Embora às vezes sejam apresentadas como tal, essas duas visões aqui descritas não são completamente antagônicas. A possibilidade de reduzir os sintomas, mesmo parcialmente, é muito valiosa para que eles não invadam a vida inteira da pessoa. Alívio da dor com medicamentos tanto quanto possível faz parte do melhor da deontologia médica e é uma ferramenta que a arte médica disponibiliza para as pessoas. A chave, como é o caso de qualquer ferramenta, é como ela é usada. Um medicamento pode ser – e muitas vezes é – um elemento libertador para a pessoa que sofre, na medida em que a facilita ser ele ou ela e não os sintomas, o agente retoma o controle da vida. Ou, de outra forma, pode ser uma “anestesia mental”, que enterra a pessoa após uma aparência de serenidade, como também acontece com frequência.

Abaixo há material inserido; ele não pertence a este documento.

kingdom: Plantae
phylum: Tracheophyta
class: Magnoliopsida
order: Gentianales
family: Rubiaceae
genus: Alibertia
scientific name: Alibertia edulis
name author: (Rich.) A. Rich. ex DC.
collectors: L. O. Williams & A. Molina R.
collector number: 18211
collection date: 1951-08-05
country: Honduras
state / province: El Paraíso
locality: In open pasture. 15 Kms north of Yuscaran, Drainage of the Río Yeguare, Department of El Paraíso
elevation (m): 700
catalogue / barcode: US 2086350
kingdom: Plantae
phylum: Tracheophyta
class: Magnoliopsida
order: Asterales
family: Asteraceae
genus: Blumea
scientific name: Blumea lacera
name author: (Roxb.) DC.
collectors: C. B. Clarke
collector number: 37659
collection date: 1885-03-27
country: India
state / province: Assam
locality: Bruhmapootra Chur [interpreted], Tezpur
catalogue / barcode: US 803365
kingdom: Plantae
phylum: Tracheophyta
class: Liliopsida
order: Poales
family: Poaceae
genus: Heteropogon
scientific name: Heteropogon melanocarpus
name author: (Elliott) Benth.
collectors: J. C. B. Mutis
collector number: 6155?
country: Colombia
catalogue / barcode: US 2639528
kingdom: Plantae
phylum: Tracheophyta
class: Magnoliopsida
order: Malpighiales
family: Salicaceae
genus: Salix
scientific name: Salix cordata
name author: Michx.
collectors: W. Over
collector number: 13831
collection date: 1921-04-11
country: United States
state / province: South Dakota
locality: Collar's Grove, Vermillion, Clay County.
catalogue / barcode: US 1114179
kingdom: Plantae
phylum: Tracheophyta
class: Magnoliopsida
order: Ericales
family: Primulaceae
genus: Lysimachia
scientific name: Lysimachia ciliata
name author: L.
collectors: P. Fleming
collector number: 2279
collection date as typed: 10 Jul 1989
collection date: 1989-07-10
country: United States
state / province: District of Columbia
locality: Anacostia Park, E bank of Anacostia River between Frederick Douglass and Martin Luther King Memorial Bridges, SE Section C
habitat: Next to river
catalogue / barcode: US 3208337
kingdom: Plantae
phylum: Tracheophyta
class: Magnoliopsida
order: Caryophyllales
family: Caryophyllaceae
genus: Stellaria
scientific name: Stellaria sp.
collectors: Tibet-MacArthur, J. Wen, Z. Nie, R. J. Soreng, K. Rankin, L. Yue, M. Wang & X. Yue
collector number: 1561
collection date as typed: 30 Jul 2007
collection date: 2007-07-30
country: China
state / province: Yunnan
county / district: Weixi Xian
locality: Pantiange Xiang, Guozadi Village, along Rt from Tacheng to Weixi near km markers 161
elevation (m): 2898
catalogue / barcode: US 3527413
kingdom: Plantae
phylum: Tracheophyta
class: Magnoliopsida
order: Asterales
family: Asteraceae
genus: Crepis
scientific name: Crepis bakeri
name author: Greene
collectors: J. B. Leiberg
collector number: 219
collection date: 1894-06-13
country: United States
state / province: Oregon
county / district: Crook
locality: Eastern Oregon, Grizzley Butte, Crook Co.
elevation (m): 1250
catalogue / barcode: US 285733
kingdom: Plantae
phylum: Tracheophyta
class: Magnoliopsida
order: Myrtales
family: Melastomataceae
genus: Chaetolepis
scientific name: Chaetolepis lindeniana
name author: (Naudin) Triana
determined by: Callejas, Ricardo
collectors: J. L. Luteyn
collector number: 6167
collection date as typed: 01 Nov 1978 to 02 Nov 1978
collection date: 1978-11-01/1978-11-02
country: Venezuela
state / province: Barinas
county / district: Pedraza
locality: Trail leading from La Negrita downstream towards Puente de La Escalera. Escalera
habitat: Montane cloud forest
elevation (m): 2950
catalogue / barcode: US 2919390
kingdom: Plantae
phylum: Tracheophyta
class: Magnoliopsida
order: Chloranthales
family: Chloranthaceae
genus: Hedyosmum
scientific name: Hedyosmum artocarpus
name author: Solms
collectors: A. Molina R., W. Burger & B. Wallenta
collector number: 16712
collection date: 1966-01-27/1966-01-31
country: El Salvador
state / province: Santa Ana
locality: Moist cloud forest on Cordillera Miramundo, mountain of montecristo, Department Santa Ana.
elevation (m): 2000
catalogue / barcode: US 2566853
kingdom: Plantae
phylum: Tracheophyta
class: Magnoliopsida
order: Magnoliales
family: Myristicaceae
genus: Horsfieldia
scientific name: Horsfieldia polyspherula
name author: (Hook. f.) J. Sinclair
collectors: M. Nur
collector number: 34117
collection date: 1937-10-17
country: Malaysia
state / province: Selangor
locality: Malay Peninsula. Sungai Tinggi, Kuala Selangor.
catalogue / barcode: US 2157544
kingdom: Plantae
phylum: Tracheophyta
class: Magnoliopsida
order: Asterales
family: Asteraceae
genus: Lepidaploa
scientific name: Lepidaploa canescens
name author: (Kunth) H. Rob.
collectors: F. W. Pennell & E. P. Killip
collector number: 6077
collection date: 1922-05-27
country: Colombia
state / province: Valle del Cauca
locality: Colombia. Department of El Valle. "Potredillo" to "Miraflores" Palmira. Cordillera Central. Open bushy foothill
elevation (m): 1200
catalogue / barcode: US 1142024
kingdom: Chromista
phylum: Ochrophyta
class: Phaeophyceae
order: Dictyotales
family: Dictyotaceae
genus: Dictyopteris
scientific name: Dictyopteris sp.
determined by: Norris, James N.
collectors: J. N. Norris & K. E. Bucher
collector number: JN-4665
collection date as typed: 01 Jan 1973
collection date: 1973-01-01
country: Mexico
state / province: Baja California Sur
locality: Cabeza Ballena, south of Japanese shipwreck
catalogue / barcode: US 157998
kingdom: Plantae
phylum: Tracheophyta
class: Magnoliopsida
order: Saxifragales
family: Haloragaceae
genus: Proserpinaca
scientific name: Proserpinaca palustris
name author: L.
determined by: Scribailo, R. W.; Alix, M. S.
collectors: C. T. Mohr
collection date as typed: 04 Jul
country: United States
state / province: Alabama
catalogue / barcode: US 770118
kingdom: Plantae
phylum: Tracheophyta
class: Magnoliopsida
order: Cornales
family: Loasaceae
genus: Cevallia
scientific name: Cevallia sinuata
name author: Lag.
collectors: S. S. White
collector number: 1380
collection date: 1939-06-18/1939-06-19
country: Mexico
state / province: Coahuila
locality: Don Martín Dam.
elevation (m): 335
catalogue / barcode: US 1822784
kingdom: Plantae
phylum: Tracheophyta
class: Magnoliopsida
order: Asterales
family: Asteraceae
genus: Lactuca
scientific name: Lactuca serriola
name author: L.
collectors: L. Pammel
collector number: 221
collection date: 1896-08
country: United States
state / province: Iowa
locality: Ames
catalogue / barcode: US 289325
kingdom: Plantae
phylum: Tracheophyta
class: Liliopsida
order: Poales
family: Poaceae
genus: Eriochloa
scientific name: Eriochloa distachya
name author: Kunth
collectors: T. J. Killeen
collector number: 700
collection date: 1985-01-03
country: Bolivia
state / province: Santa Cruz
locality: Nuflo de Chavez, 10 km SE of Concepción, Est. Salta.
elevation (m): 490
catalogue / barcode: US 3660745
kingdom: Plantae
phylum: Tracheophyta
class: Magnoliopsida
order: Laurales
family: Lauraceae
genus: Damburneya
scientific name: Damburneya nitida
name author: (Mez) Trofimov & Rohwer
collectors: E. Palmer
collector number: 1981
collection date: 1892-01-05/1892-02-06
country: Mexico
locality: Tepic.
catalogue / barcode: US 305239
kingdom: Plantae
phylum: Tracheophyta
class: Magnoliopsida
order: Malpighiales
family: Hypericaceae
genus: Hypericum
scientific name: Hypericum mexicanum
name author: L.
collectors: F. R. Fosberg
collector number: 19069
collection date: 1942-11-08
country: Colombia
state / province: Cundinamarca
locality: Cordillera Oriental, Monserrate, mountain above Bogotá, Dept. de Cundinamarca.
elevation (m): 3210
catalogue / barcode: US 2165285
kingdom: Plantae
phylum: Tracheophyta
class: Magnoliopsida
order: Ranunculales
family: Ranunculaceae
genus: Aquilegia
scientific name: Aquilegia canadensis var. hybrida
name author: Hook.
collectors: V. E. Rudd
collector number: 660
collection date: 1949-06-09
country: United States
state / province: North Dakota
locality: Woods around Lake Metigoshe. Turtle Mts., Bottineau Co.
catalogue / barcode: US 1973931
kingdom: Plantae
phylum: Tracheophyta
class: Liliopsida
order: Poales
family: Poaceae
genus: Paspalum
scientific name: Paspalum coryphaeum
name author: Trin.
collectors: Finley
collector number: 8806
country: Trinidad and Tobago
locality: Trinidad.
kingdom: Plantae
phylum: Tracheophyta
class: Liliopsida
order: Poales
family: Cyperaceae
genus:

O que é claro é que a recuperação está além da mera questão de seguir ou não um determinado procedimento, seja um tratamento farmacológico ou outro. A recuperação está em conexão com oportunidades reais para conseguir um emprego como forma de participar da comunidade, com uma moradia decente, sem ser segregado ou estigmatizado por sua diversidade mental. E também, e isso é muito importante, com a responsabilidade da pessoa de usar – e como usar – essas oportunidades em seu próprio processo de recuperação.

O que é crítico é se a pessoa está no centro ou não, se a ajuda é oferecida de maneira a empoderar a pessoa e não o contrário. Isto é, na minha opinião, um ponto central dos debates em torno da noção de recuperação e que vamos celebrar no XIII Congresso Mundial em Madri, em julho de 2018. Como cada ator é capaz de entender esse quadro de ajuda a partir de sua contribuição singular – o profissional, a família ou a rede de apoio, o apoio de pares e a própria pessoa. Como promover estruturas de colaboração a partir do reconhecimento mútuo das capacidades de cada agente e gerenciar as demandas de controle que, não devemos ignorar, emergem com frequência.

Fonte: Artigo publicado por Dr. Ricardo Guinea, Presidente do Comitê Organizador do World Association for Psychiatric Rehabilitation (WAPR), no site WAPRmadrid2018.